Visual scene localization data
★ ★ ★ ★ ★

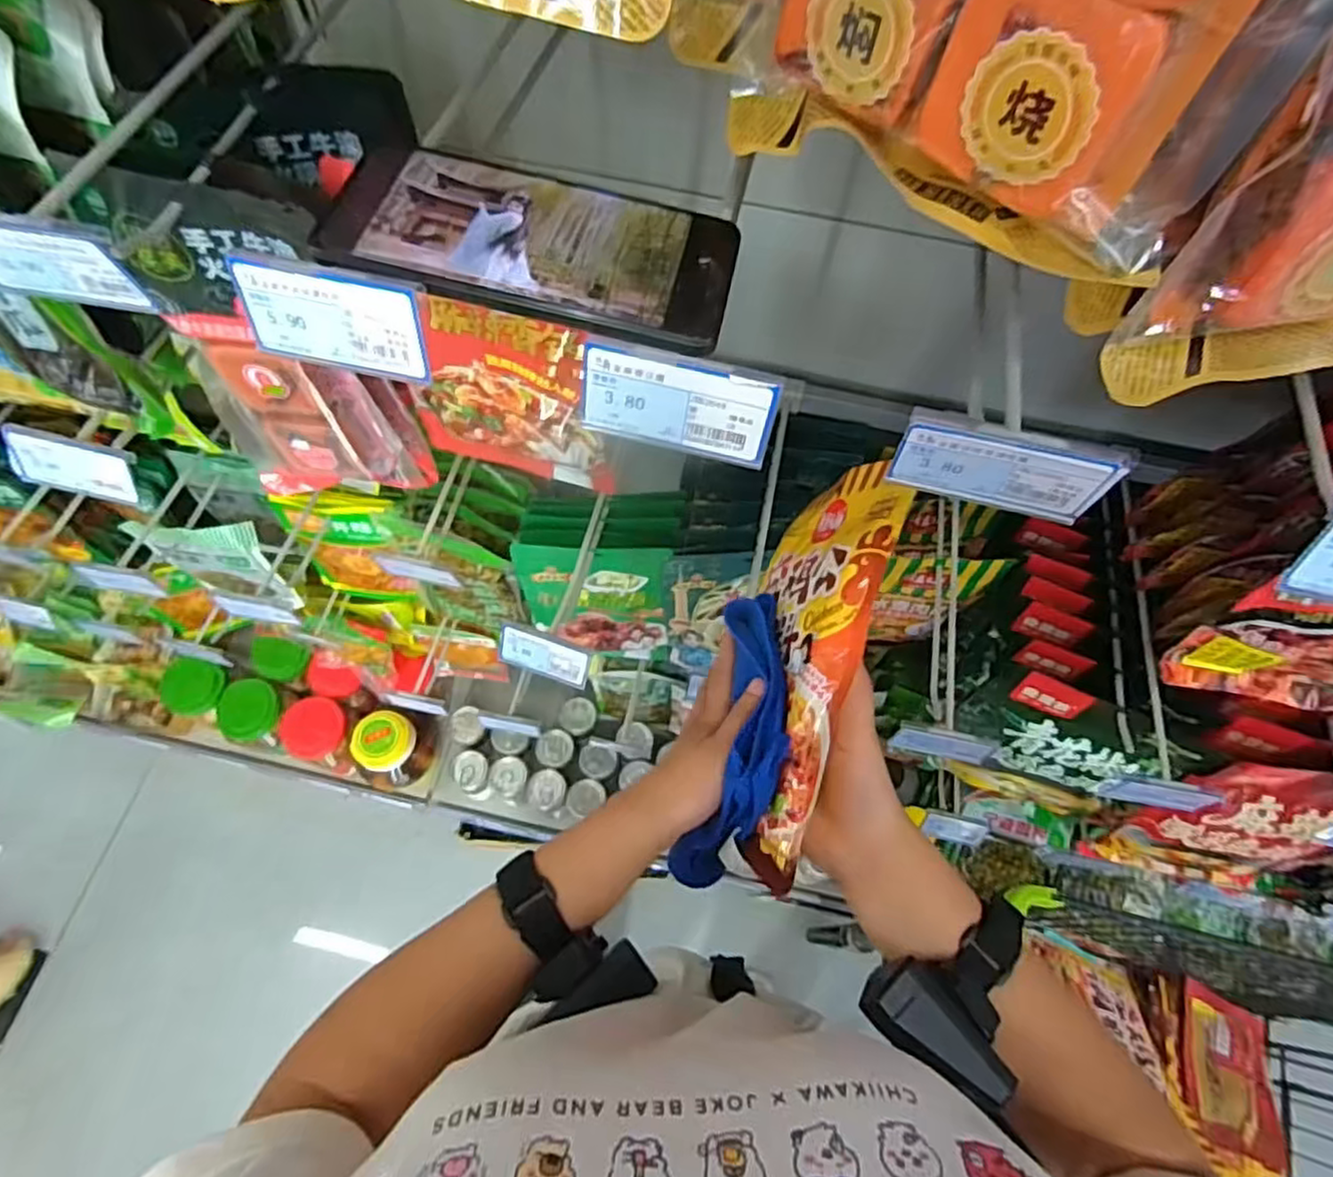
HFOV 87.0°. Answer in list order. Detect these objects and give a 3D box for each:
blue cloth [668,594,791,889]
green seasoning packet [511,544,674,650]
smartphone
[{"bbox_3d":[0.047,0.081,0.421,0.045,0.060,0.182,12,63,3],"label":"blue cloth"},{"bbox_3d":[-0.076,0.017,0.773,0.151,0.196,0.022,0,57,-2],"label":"green seasoning packet"},{"bbox_3d":[-0.052,-0.144,0.293,0.158,0.012,0.081,12,65,3],"label":"smartphone"}]

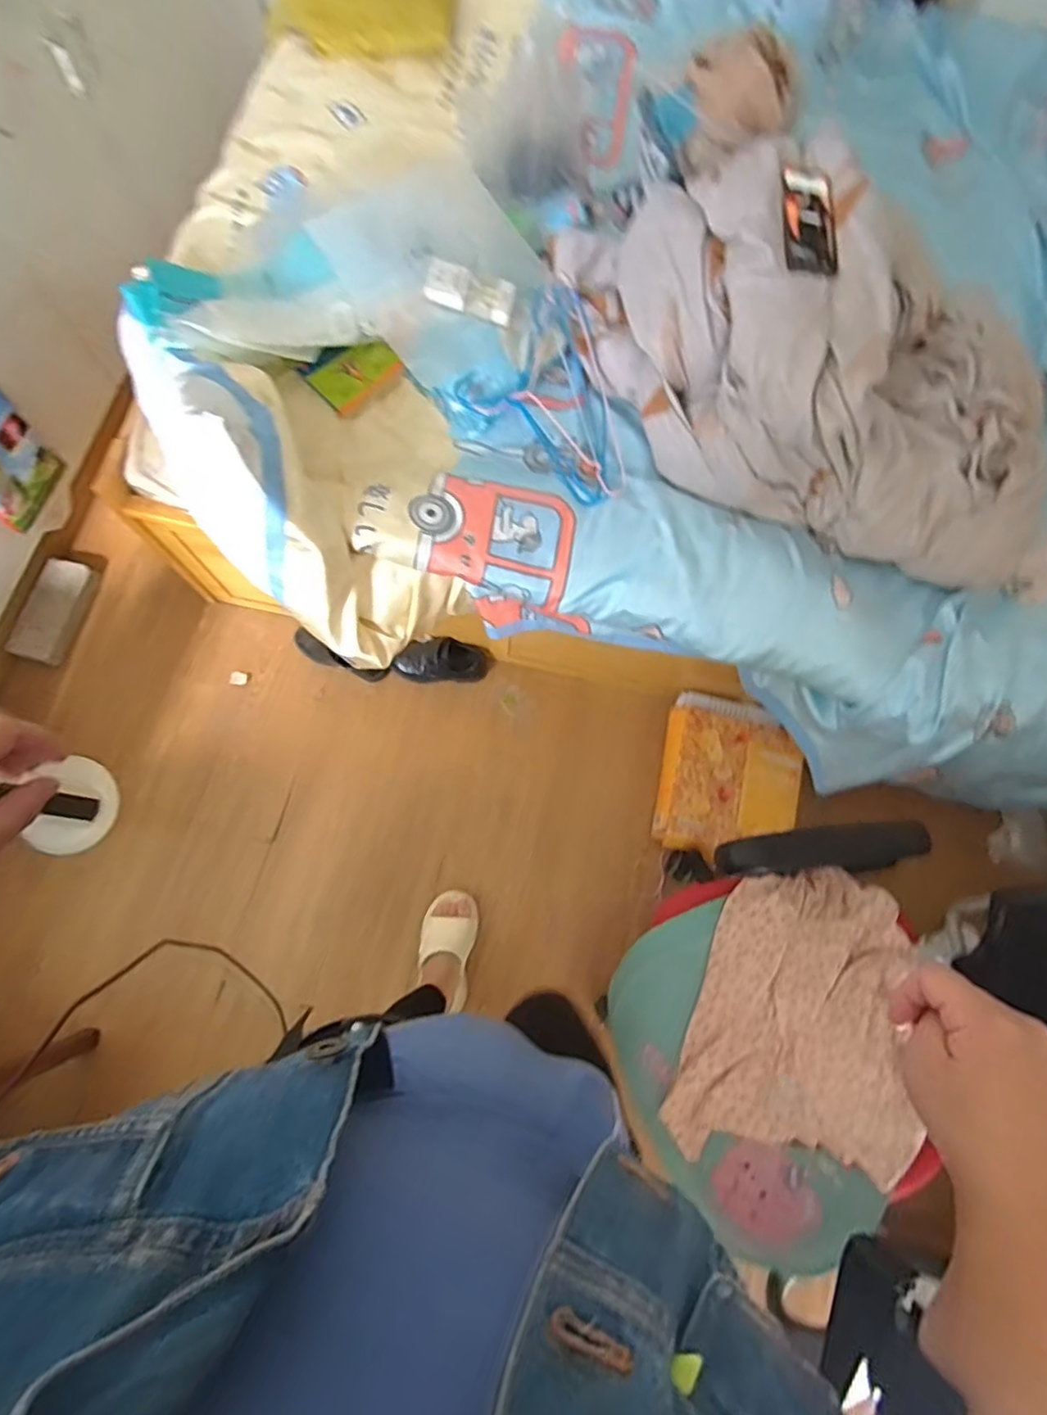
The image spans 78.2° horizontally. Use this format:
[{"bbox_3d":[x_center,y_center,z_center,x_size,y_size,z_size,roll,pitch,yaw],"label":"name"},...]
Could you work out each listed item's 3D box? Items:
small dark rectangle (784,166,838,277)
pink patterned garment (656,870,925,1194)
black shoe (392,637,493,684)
[{"bbox_3d":[0.395,-0.681,0.896,0.073,0.015,0.163,-2,86,-2],"label":"small dark rectangle"},{"bbox_3d":[0.398,0.438,0.916,0.340,0.051,0.406,14,75,2],"label":"pink patterned garment"},{"bbox_3d":[-0.178,-0.104,1.436,0.208,0.085,0.082,-5,77,-1],"label":"black shoe"}]

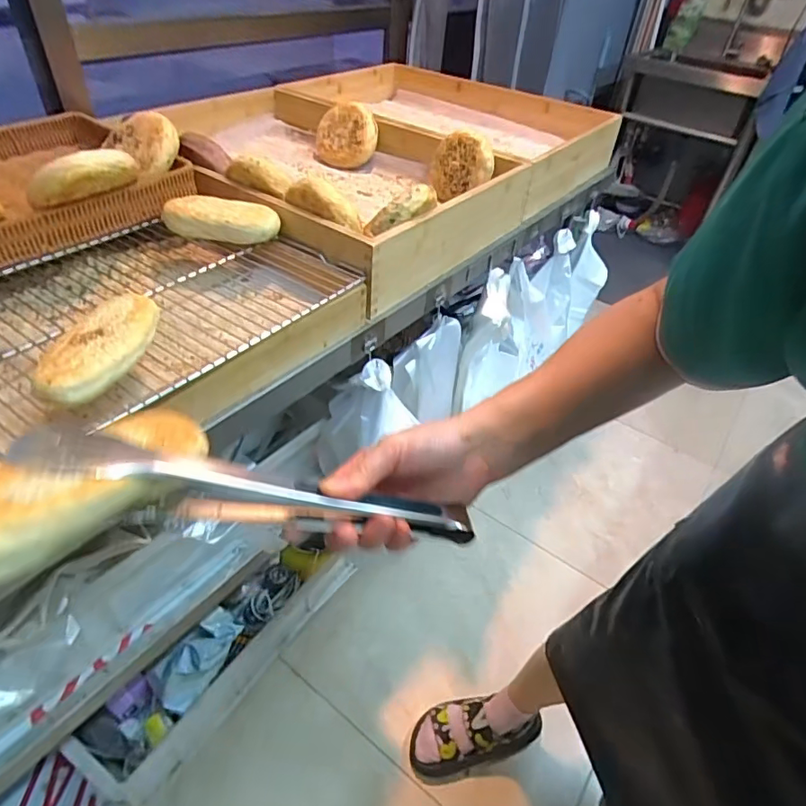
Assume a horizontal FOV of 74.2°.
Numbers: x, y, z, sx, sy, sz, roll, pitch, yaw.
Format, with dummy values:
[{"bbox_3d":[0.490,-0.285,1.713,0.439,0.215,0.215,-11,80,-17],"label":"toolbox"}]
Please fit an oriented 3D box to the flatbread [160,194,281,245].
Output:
[{"bbox_3d":[-0.227,-0.229,0.667,0.143,0.035,0.060,5,43,-1],"label":"flatbread"}]

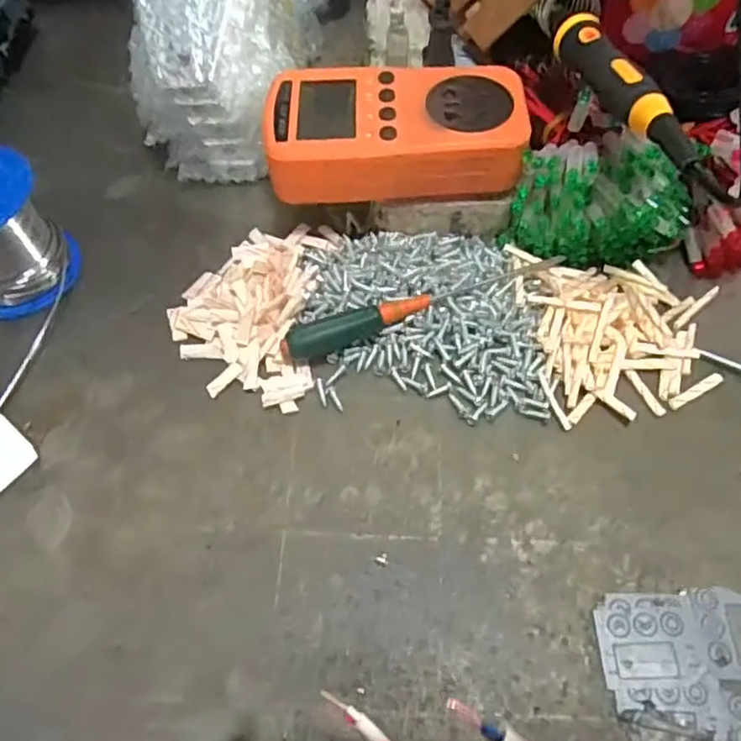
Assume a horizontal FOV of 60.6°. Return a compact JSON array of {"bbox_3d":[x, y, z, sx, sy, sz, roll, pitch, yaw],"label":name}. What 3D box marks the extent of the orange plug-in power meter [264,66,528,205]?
[{"bbox_3d":[0.013,-0.120,0.322,0.124,0.033,0.059,-1,60,1],"label":"orange plug-in power meter"}]

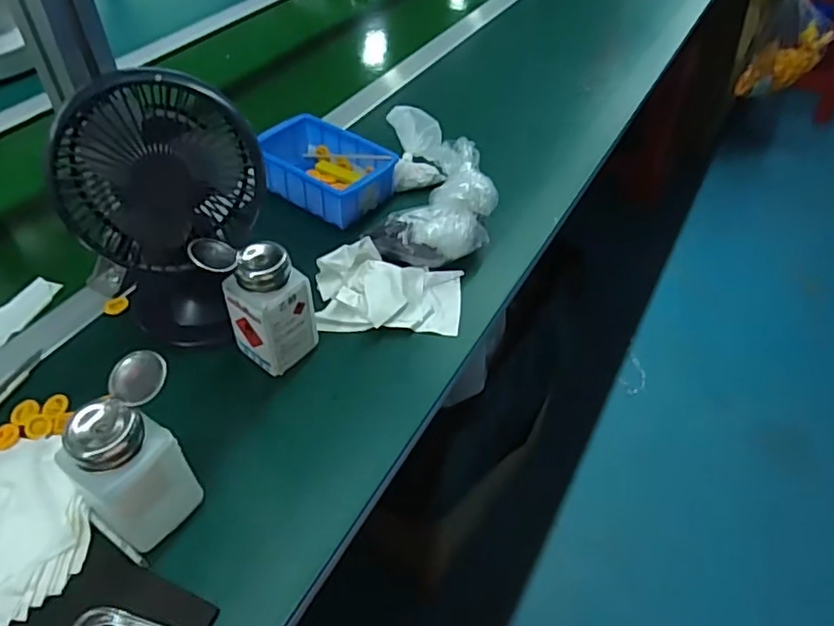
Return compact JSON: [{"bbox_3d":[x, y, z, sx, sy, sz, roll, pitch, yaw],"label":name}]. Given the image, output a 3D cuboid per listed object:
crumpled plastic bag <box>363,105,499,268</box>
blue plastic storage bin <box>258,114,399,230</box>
[{"bbox_3d":[0.021,-0.138,0.620,0.116,0.055,0.203,7,47,3],"label":"crumpled plastic bag"},{"bbox_3d":[-0.102,-0.152,0.638,0.139,0.046,0.102,30,53,22],"label":"blue plastic storage bin"}]

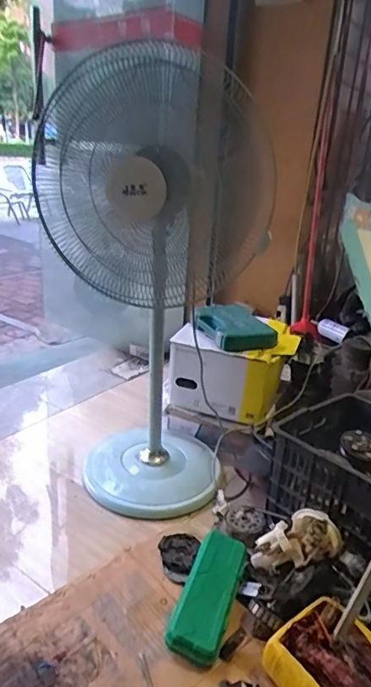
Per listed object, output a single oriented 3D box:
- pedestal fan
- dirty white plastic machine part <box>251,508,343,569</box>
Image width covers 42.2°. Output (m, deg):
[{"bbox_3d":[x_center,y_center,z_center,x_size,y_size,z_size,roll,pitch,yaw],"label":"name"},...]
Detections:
[{"bbox_3d":[-0.112,-0.075,1.184,0.338,1.070,0.404,23,28,39],"label":"pedestal fan"},{"bbox_3d":[0.251,0.447,1.073,0.167,0.109,0.108,-8,24,-29],"label":"dirty white plastic machine part"}]

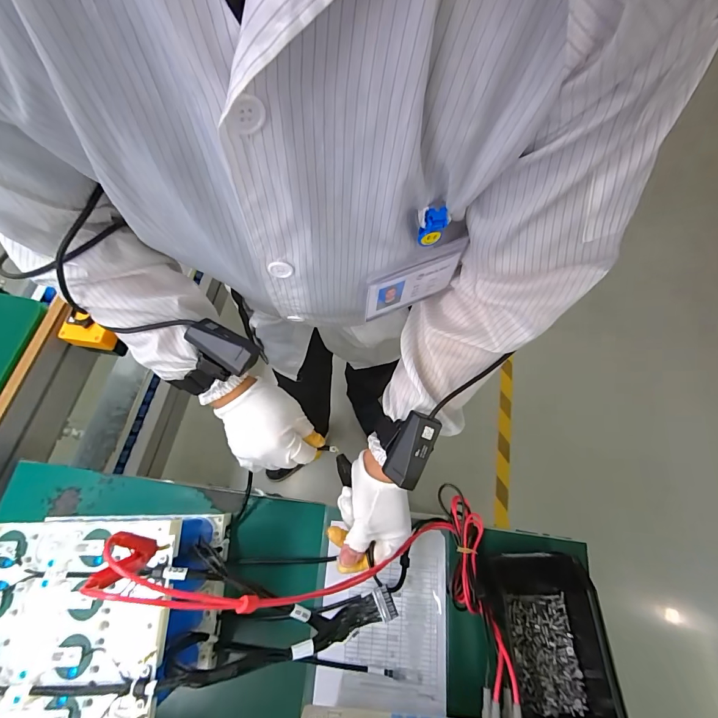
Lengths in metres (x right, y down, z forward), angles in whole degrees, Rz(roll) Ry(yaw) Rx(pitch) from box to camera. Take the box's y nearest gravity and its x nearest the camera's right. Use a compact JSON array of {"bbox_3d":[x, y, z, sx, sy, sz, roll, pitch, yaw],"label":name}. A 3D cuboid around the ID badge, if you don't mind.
[{"bbox_3d":[0.049,-0.070,0.327,0.092,0.072,0.006,-22,69,-7],"label":"ID badge"}]

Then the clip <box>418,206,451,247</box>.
[{"bbox_3d":[0.054,-0.096,0.261,0.021,0.030,0.010,-10,68,-3],"label":"clip"}]

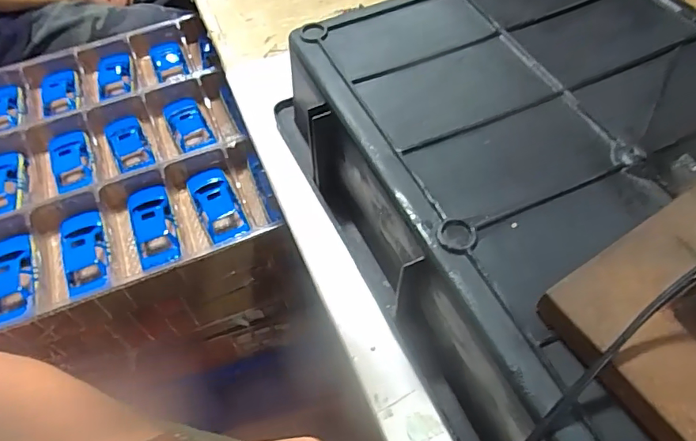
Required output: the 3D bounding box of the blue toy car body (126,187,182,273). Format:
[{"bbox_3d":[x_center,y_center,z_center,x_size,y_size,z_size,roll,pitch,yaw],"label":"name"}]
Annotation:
[{"bbox_3d":[-0.230,0.008,0.568,0.049,0.029,0.135,-25,58,-12],"label":"blue toy car body"}]

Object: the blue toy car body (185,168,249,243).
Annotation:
[{"bbox_3d":[-0.159,-0.017,0.581,0.048,0.030,0.126,-24,58,-12],"label":"blue toy car body"}]

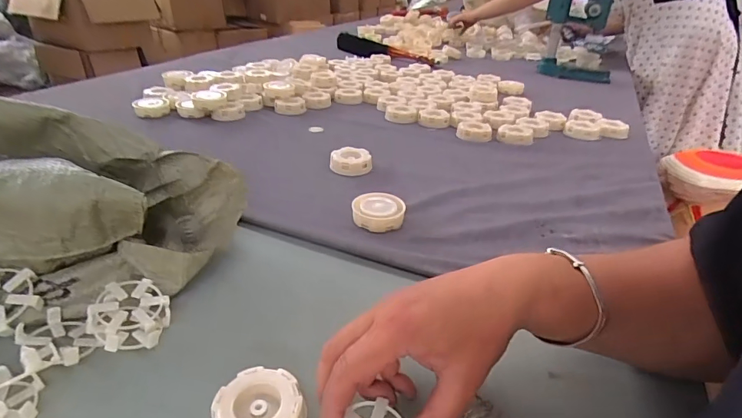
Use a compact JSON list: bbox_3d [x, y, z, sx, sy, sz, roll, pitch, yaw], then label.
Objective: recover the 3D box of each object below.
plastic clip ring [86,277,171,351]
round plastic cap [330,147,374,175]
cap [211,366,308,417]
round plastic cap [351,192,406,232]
[{"bbox_3d":[-0.204,0.091,0.369,0.059,0.030,0.063,1,32,-1],"label":"plastic clip ring"},{"bbox_3d":[-0.030,-0.075,0.667,0.062,0.022,0.062,1,32,-1],"label":"round plastic cap"},{"bbox_3d":[-0.077,0.141,0.301,0.060,0.021,0.058,1,32,-1],"label":"cap"},{"bbox_3d":[0.010,0.003,0.539,0.062,0.022,0.062,1,32,-1],"label":"round plastic cap"}]

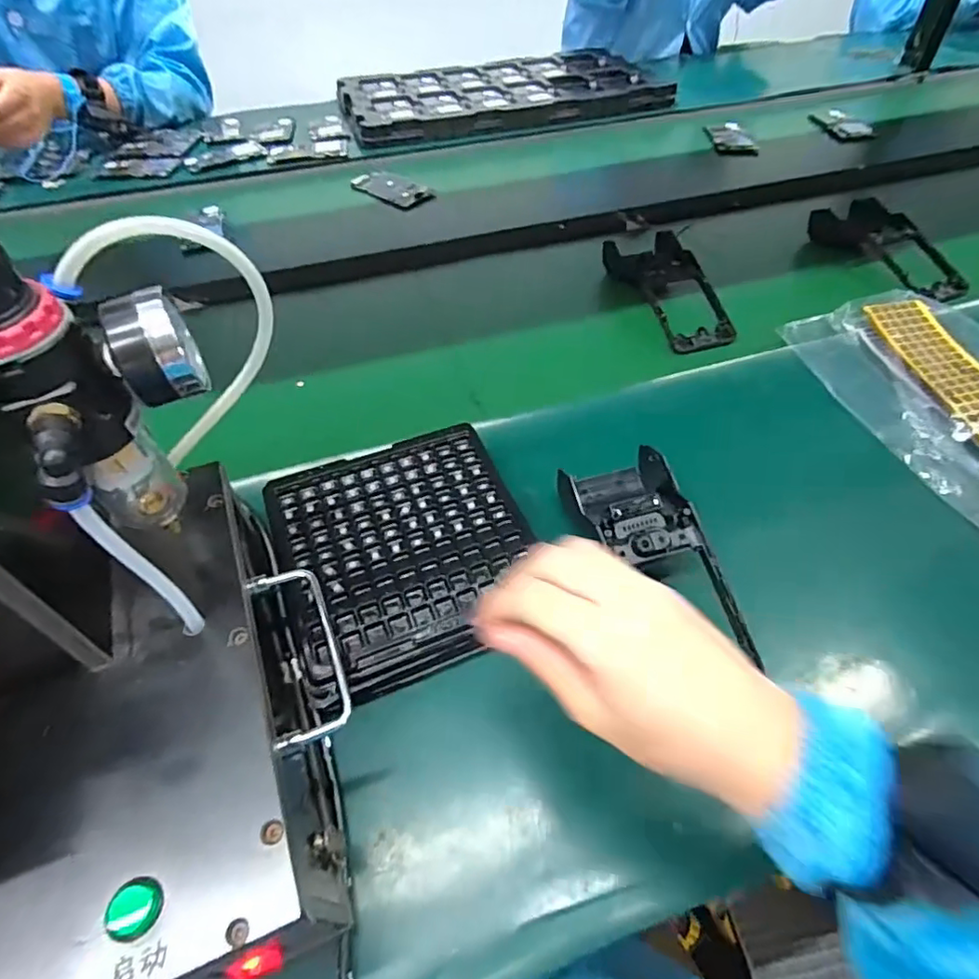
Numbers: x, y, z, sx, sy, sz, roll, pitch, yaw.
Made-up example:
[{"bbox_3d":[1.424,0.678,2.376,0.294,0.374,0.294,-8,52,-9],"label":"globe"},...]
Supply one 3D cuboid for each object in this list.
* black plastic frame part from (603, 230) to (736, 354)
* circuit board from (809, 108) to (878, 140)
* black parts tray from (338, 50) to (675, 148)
[{"bbox_3d":[0.199,-0.221,0.635,0.081,0.039,0.181,-14,51,-10],"label":"black plastic frame part"},{"bbox_3d":[0.604,-0.624,0.993,0.056,0.021,0.138,-5,50,-2],"label":"circuit board"},{"bbox_3d":[0.015,-0.754,1.100,0.575,0.032,0.337,-13,51,-9],"label":"black parts tray"}]

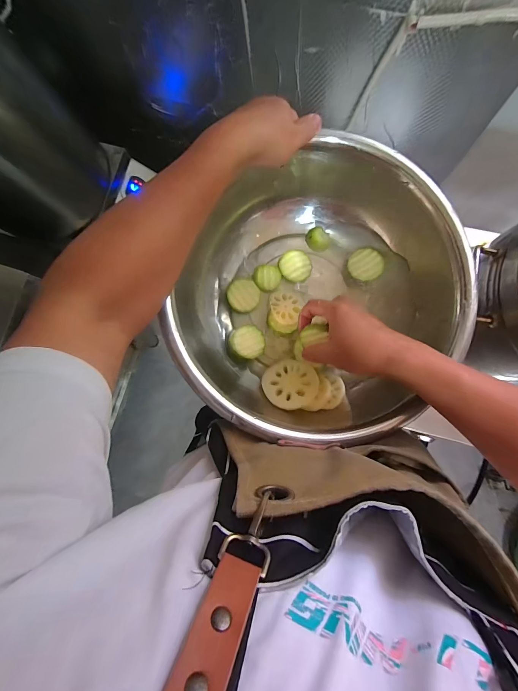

★ ★ ★ ★ ★

**PROMPT**
The answer must be all the lines above that hold the word "each".

**SOLUTION**
HFOV 87.0°. Answer in list order. Detect these objects and give a 3D box for each:
Could you work out each listed item's 3D box? Items:
Objective: recover the 3D box of each object below.
Supply one 3D cuboid for each object in this list.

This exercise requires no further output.